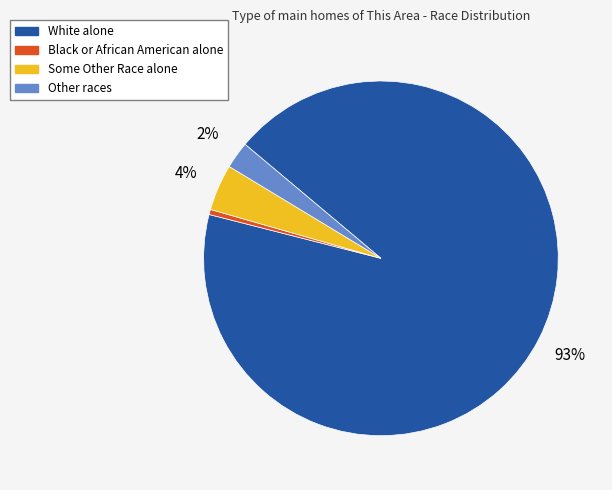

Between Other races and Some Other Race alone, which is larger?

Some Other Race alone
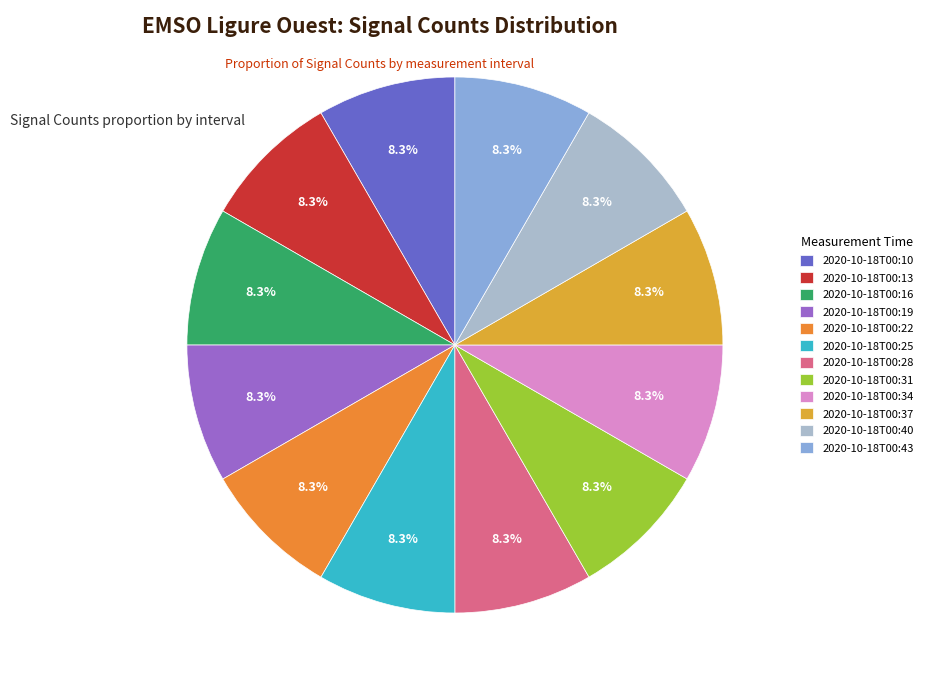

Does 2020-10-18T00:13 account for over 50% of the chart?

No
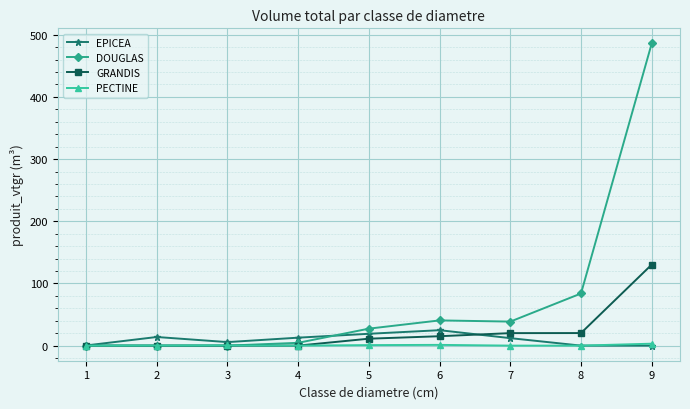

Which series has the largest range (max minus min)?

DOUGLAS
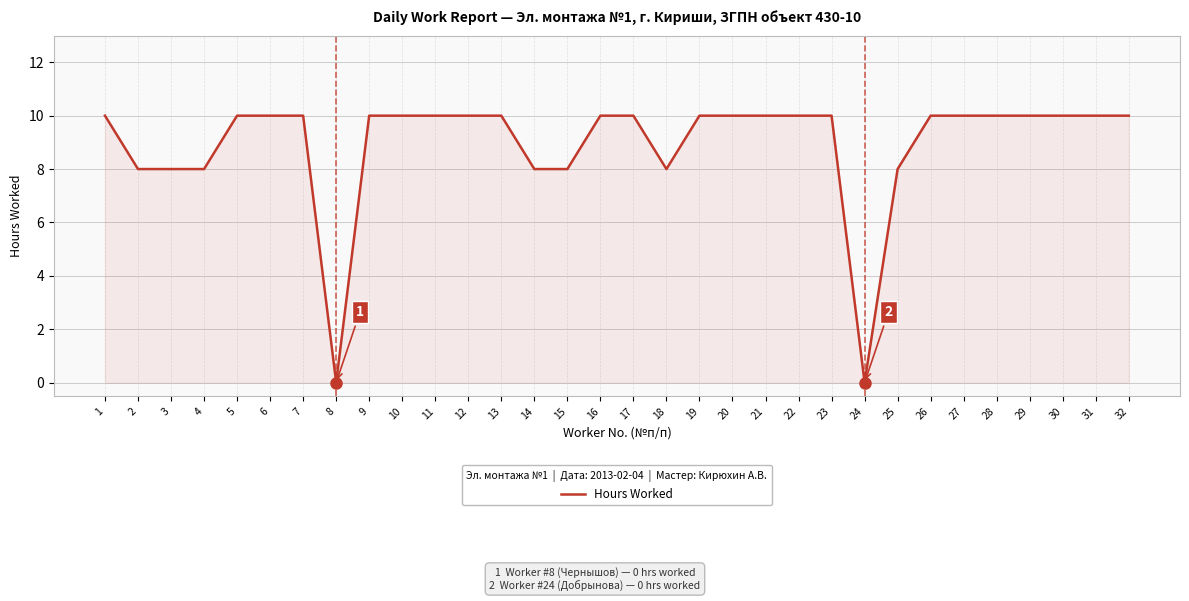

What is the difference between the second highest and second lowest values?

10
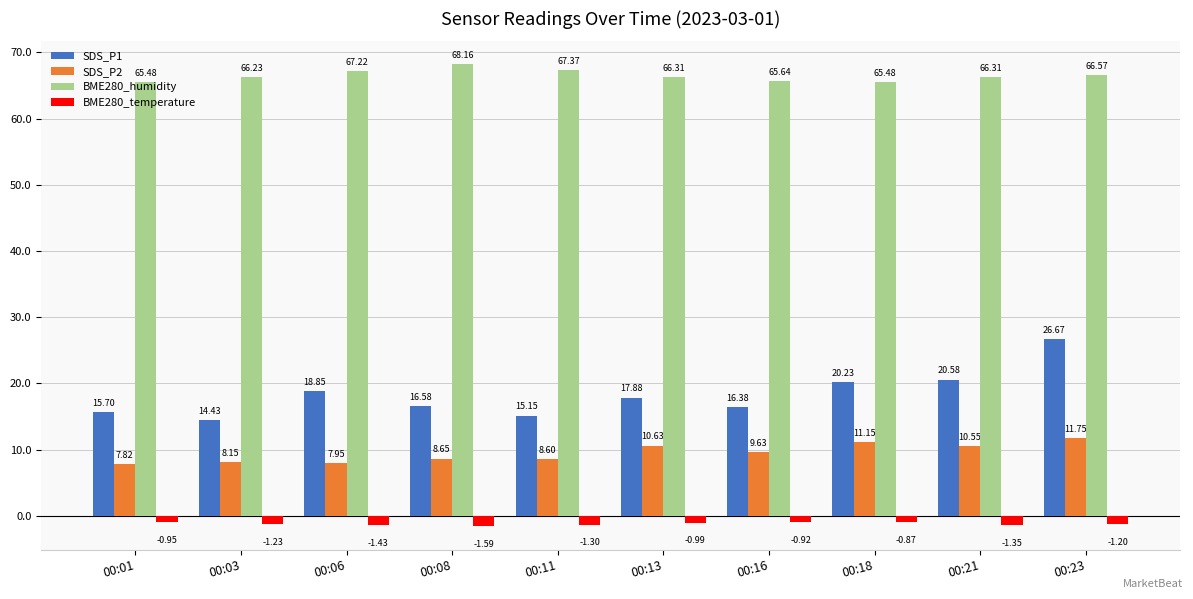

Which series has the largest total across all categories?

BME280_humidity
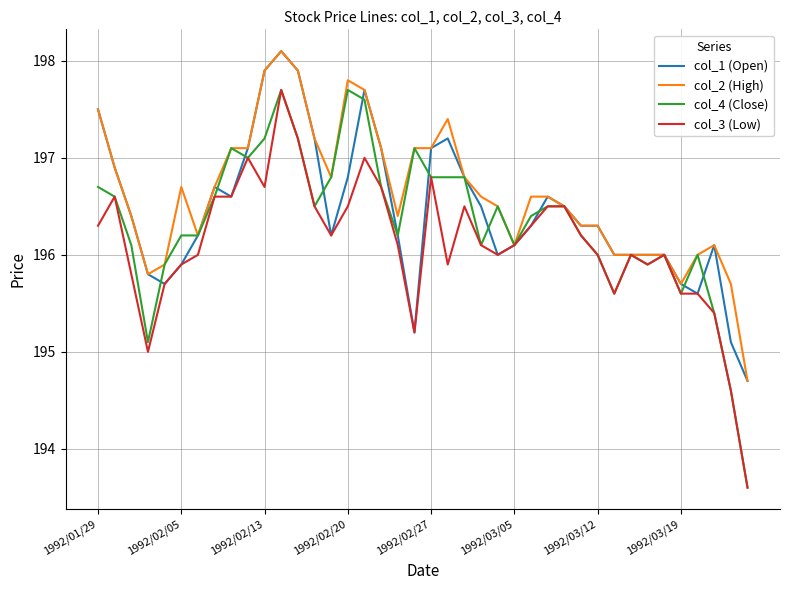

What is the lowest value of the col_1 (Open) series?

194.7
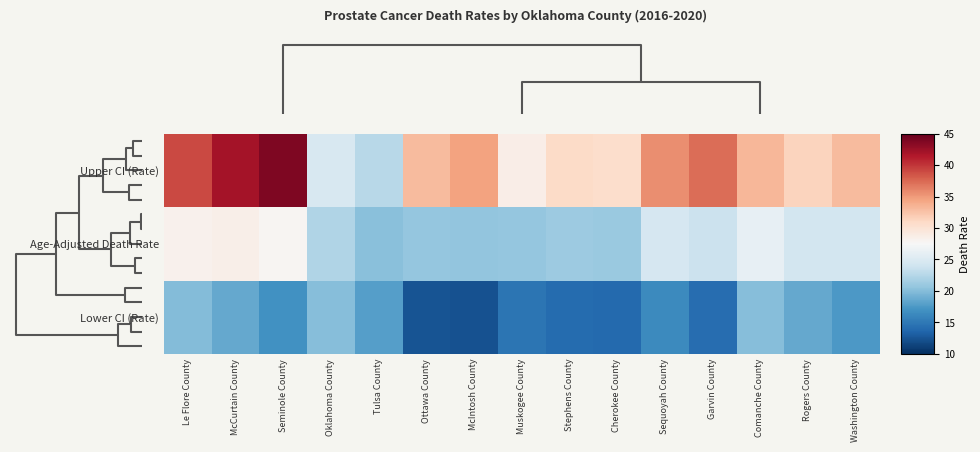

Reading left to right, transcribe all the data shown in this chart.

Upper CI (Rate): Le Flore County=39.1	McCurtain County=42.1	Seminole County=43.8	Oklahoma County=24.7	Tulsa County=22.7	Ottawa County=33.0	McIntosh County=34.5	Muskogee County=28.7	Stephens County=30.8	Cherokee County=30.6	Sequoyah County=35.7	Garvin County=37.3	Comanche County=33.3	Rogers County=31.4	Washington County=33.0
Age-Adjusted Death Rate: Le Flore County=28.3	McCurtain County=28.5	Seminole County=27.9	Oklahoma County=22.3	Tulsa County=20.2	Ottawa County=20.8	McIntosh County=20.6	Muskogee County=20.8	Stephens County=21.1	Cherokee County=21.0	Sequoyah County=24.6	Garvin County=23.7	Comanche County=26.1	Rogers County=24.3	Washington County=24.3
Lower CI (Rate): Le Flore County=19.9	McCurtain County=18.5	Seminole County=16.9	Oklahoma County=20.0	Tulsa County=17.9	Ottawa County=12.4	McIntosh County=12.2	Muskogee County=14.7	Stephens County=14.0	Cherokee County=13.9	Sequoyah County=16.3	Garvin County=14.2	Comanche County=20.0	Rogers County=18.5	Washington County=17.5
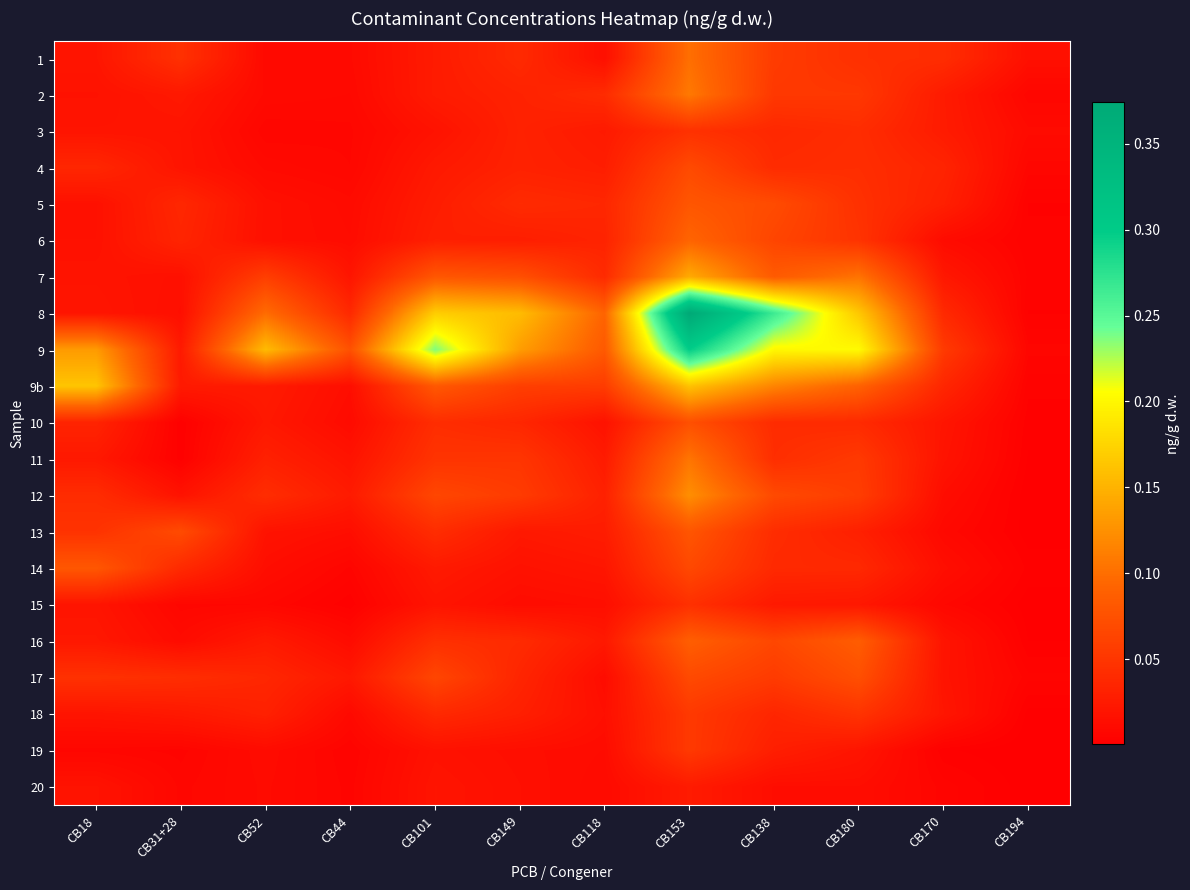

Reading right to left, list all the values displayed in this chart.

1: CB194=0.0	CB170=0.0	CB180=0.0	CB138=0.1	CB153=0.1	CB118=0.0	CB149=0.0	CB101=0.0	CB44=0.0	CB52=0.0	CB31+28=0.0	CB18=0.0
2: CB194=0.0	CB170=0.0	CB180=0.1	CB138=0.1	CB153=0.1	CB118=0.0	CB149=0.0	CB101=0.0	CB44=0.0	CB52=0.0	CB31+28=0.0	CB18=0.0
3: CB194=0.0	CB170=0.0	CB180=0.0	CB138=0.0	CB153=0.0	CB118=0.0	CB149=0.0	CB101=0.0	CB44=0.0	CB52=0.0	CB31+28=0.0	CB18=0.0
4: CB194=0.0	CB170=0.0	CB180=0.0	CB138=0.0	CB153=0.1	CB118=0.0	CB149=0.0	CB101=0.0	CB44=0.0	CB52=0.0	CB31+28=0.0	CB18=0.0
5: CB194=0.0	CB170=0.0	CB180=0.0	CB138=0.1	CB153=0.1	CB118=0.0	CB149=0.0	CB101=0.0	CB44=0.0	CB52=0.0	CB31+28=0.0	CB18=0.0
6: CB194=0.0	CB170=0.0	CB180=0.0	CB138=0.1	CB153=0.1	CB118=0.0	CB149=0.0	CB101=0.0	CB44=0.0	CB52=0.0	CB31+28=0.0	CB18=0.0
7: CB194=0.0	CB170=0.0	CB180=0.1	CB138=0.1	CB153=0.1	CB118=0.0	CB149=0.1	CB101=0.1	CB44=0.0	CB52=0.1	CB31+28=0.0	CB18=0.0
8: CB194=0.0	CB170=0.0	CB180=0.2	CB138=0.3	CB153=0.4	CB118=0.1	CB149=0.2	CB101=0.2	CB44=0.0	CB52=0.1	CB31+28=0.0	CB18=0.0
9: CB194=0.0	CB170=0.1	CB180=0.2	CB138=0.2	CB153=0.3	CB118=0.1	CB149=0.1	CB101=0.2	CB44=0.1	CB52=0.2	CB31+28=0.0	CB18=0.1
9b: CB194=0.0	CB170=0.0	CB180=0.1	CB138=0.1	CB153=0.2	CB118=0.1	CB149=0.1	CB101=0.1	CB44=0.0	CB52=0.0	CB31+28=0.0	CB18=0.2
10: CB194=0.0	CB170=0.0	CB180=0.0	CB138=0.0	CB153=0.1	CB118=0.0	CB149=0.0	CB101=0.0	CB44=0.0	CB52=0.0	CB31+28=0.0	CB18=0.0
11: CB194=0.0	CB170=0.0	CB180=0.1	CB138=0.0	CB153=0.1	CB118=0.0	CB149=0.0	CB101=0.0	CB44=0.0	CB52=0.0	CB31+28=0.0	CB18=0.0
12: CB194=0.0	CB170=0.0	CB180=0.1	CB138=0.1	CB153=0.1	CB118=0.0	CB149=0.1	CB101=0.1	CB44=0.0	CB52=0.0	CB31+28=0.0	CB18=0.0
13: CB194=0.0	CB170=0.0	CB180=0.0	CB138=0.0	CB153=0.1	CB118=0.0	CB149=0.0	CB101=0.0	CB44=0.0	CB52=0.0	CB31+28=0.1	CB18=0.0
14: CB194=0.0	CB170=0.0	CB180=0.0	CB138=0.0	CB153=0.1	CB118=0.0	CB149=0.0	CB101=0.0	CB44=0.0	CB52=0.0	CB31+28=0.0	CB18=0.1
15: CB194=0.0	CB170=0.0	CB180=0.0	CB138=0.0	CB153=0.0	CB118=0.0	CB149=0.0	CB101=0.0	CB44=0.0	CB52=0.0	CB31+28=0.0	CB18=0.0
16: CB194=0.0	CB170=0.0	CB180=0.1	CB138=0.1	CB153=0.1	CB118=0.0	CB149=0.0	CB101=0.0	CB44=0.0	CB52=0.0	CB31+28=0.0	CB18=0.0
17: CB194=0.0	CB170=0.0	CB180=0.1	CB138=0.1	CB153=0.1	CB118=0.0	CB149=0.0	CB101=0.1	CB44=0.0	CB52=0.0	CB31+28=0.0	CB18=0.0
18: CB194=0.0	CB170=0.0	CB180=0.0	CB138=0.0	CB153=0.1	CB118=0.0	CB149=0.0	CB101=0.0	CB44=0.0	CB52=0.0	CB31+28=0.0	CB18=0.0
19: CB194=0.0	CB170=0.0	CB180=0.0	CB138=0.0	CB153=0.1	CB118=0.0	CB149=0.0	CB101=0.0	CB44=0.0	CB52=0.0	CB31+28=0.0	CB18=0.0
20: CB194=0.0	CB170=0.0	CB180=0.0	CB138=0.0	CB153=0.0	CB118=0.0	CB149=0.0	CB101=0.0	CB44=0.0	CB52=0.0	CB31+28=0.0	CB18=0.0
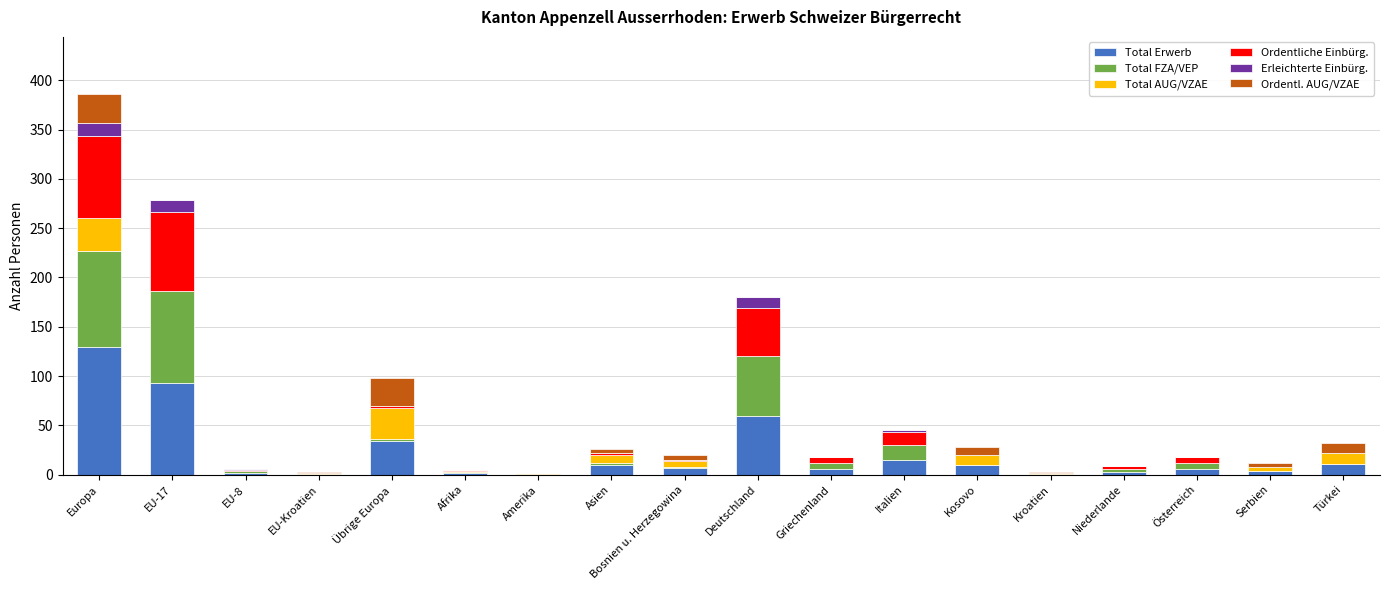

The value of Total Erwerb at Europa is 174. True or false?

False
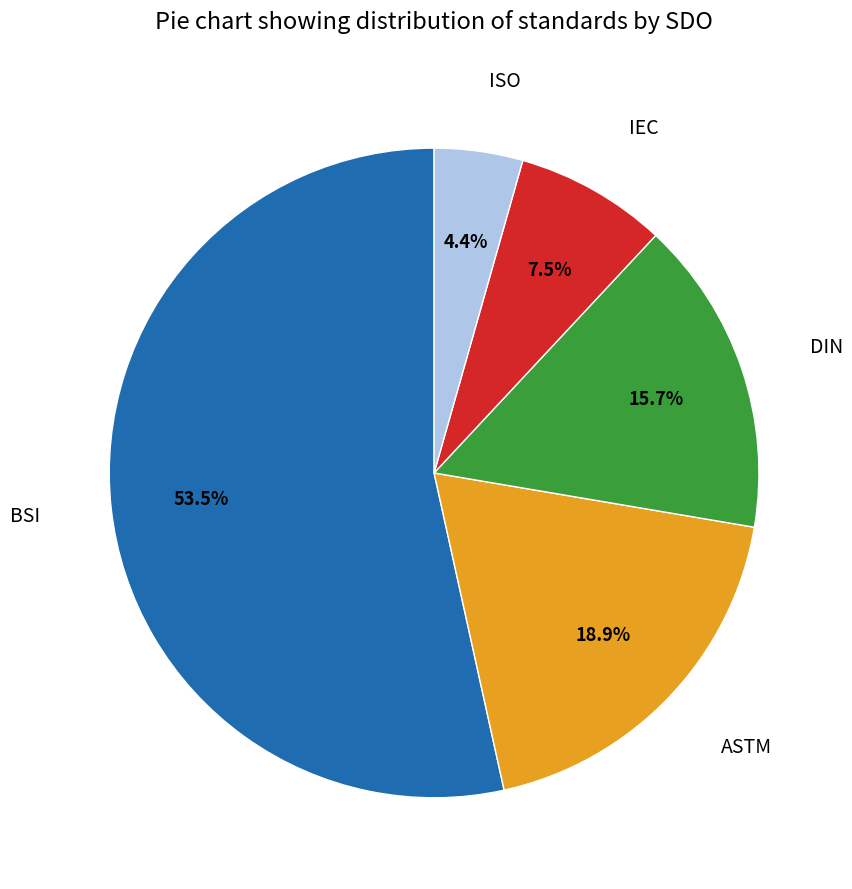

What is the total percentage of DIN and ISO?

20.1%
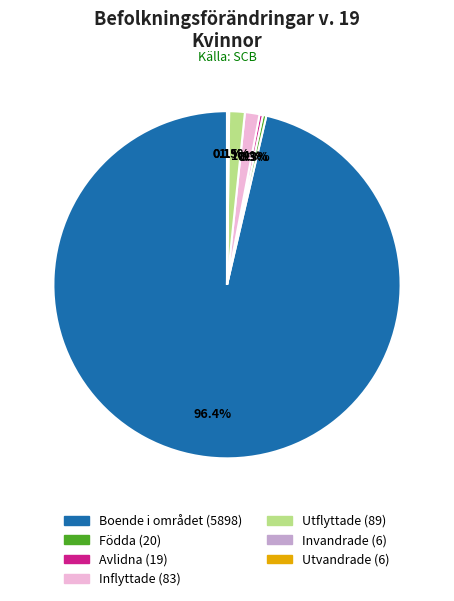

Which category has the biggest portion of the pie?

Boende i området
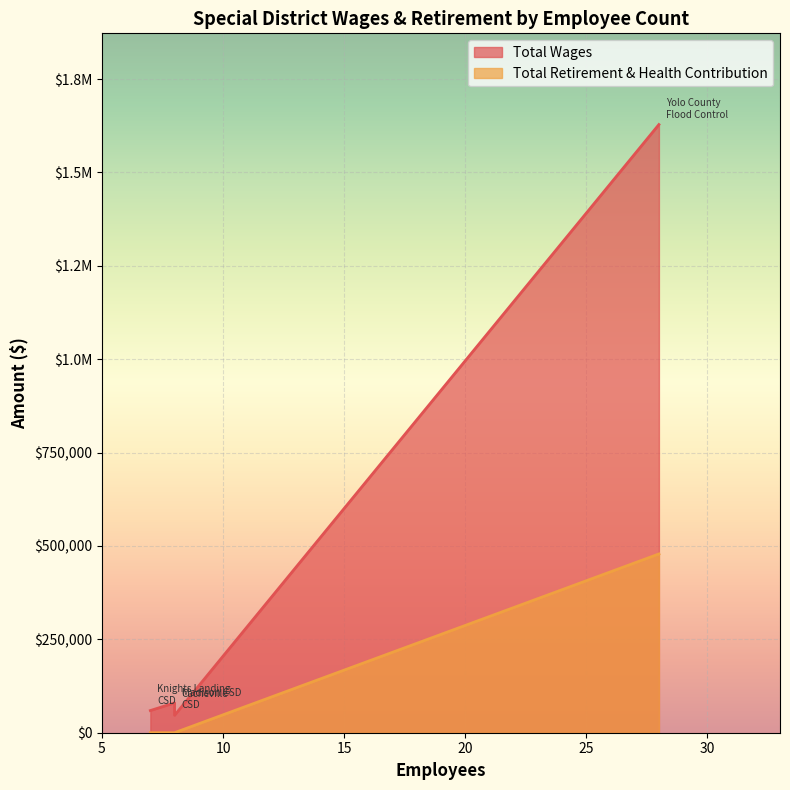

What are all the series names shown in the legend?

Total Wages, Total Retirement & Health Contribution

• **ASSIGNMENT**
Copy out the lines of the records again, beginning with the line containing "What is the lowest" and ending with the line containing "Reading left to", both included. Don't include the pictures.

• **RESULT FOR THIS EXERCISE**
What is the lowest value of the col_1 (Open) series?

194.7

Reading left to right, transcribe all the data shown in this chart.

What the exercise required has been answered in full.